AP Photo/Geert Vanden Wijngaert

Vous avez vous-même immigré en Italie dans les années 1980. Comment la situation des immigrés a-t-elle évoluée depuis votre arrivée ? 

Je suis arrivée par voie légale, par avion, avec un visa d’étude. Mais les problèmes ont commencé quand je suis arrivée en Italie. Je n’ai pas pu m’inscrire à l’Université et je n’ai pas pu bénéficier de ma bourses d’étude. J’étais obligée de travailler pour payer mes études. Et à ce moment là, il n’y avait pas de réseau institutionnel en ce qui concerne l’accueil des immigrés. Aujourd’hui, la situation est un peu différente.
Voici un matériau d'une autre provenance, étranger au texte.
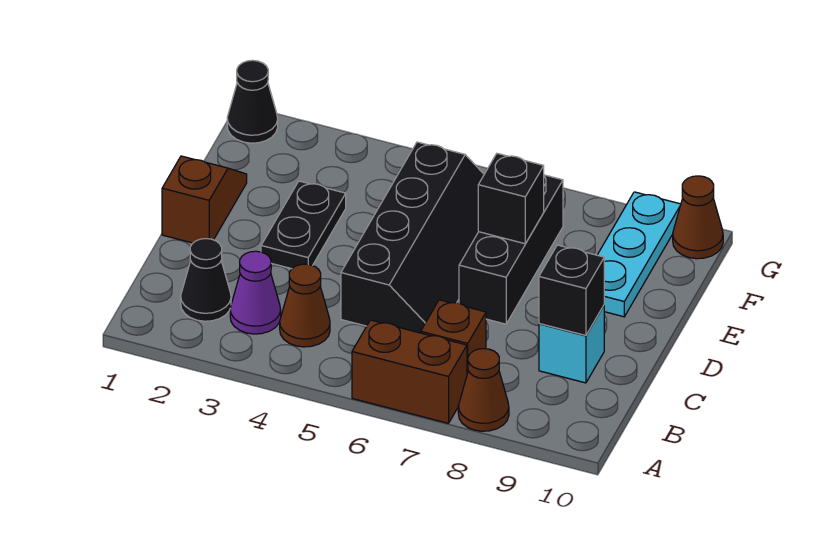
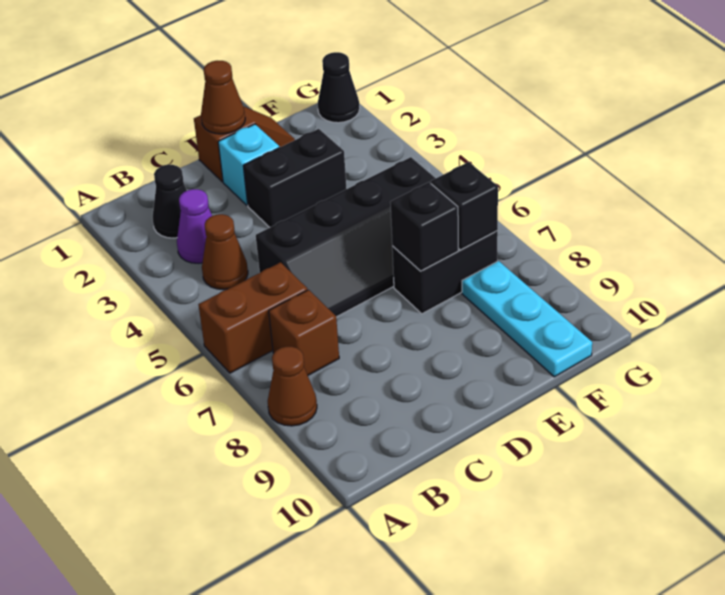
brown 1x2 brick [352,320,467,423] -> brown 1x2 brick turned to [198,262,307,373]
cyan 1x1 brick [539,306,604,383] -> cyan 1x1 brick moved to [218,124,279,205]
black 1x1 brick [539,245,604,335] -> black 1x1 brick moved to [431,162,498,250]
black 1x2 plate [261,181,346,269] -> black 1x2 brick [243,129,346,227]
black 1x3 brick [459,175,563,324] -> black 1x2 brick [392,231,498,314]
cyan 1x3 plate [598,192,681,317] -> cyan 1x3 plate turned to [462,261,592,377]
brown 1x1 cone [673,176,723,259] -> brown 1x1 cone moved to [201,61,245,134]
Nous avons des politiques d’intégration. A mon époque, il y avait très peu d’étrangers en Italie. Il n’y avait même pas de loi sur l’immigration. La première loi a été établie vers 1989 et nous avons commencé à voir les migrants arriver.
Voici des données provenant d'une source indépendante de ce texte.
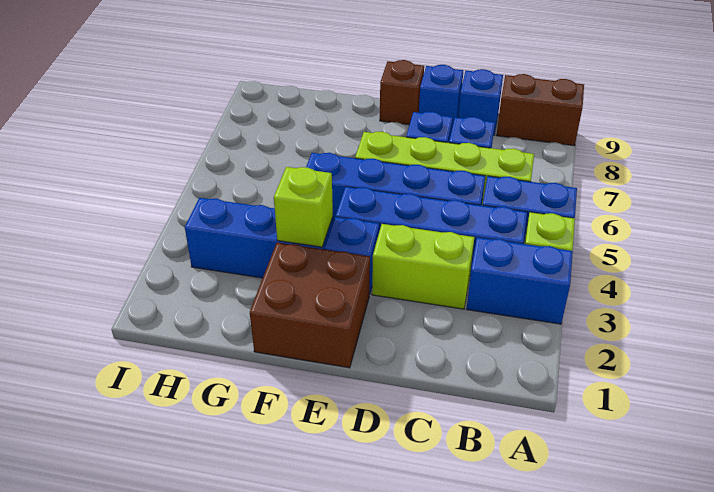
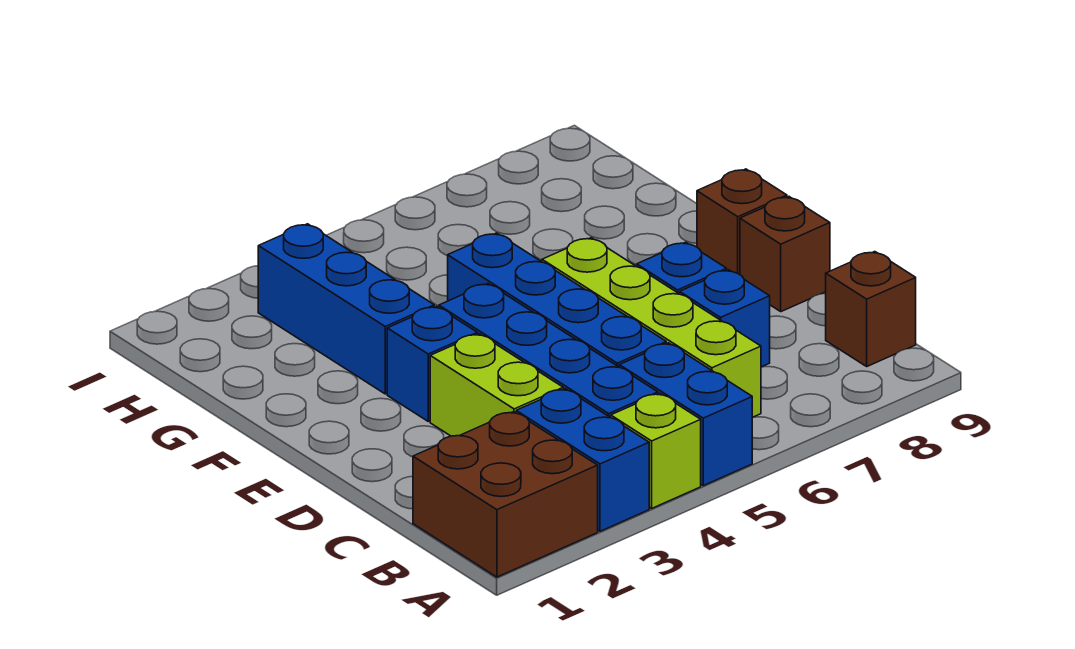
brown 1x2 brick [497,74,584,146] -> brown 1x1 brick [826,252,916,366]
blue 1x1 brick [458,69,503,135] -> none
blue 1x1 brick [419,65,463,127] -> brown 1x1 brick [740,197,830,312]
brown 2x2 brick [250,243,370,368] -> brown 2x2 brick moved to [413,412,598,577]
lime 1x1 brick [274,167,333,247] -> none

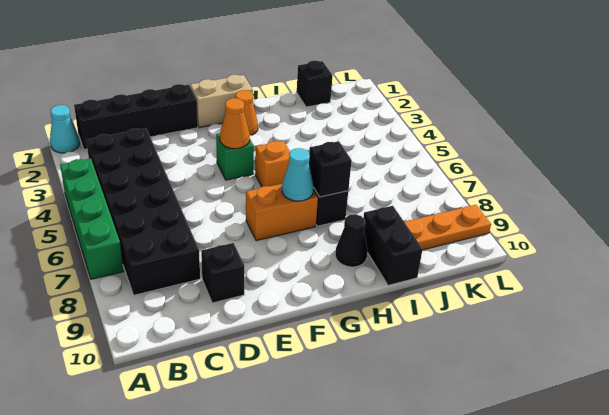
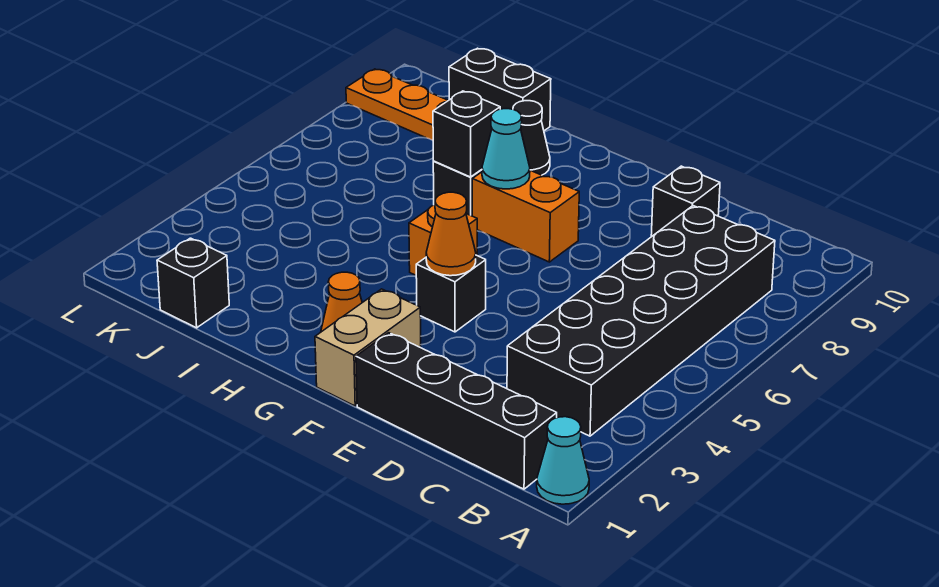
green 1x4 brick [60,159,124,279] -> none
tan 1x2 brick [190,75,253,127] -> tan 1x2 brick turned to [315,289,421,406]
green 1x1 brick [216,133,254,180] -> black 1x1 brick [416,255,486,332]
black 1x2 brick [363,206,423,285] -> black 1x2 brick turned to [449,48,551,131]

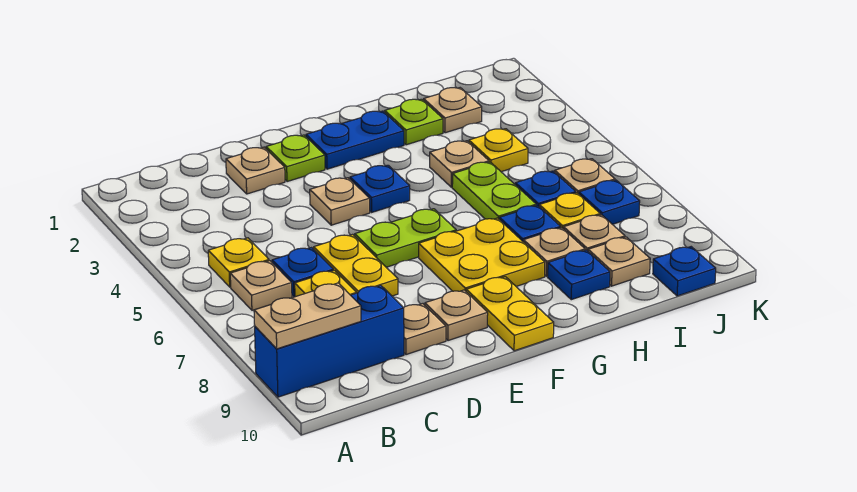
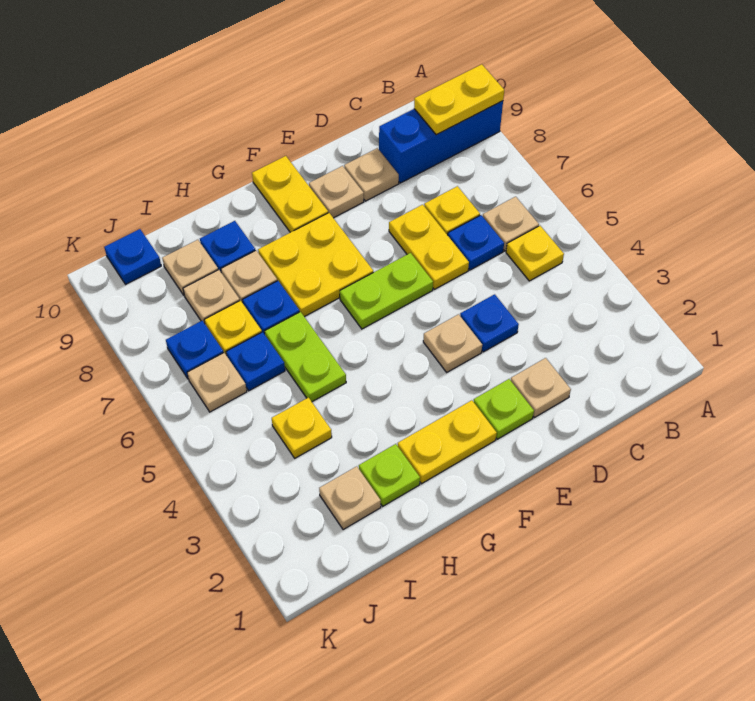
tan 1x2 plate [254,283,361,349] -> yellow 1x2 plate [414,64,504,135]
blue 1x2 plate [306,111,404,169] -> yellow 1x2 plate [398,400,497,484]
blue 1x1 plate [350,165,410,212] -> blue 1x1 plate moved to [460,294,519,352]
tan 1x1 plate [430,141,489,187] -> none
Au regard de votre parcours, que ressentez-vous aujourd'hui lorsque vous voyez ces naufrages à répétition en Méditerranée ? 

Chaque fois que je regarde ces bateaux et ces migrants qui arrivent, je me dis que j’aurais très bien pu être à leur place. Quand je suis arrivée, je cherchais à étudier la médecine et rien ne m’aurait arrêtée. J’étais prête à aller dans n’importe quel pays. J’avais besoin d'une opportunité. 
Il y a des gens qui n’ont pas idée de ce que cela signifie de laisser son propre pays, et de ne pas avoir une opportunité. J’étais prête à tout faire pour devenir médecin. Même quand j’ai eu des problèmes, je me suis toujours comportée correctement, je n’ai jamais volé, je n’ai jamais commis d’actes dont j’aurais honte aujourd’hui. Car je savais que je voulais atteindre mon objectif, sans faire de mal à personne. 
 

Aujourd'hui, qu'est-ce que vous aimeriez dire aux dirigeants européens ?

Je voudrais lancer un appel. Les Etats membres ont déjà pris une décision mais il y a toujours du temps. Ils ont la possibilité de pouvoir corriger les erreurs du passé. Ils doivent savoir qu’en ce moment, il y a beaucoup de personnes qui continuent à mourir et je suis sure qu’il y en aura d’autres. Alors si on veut vraiment sauver les personnes, il faut que les 28 pays reviennent à la même table et se demandent : « Ce que nous sommes en train de faire est-il suffisant ? Doit-on toujours se cacher derrière les normes, derrière les lois ? » Chaque fois que l’on se met à la table, il faut penser que ce que l’on doit faire pour les autres, c’est comme si on le faisait pour soi-même.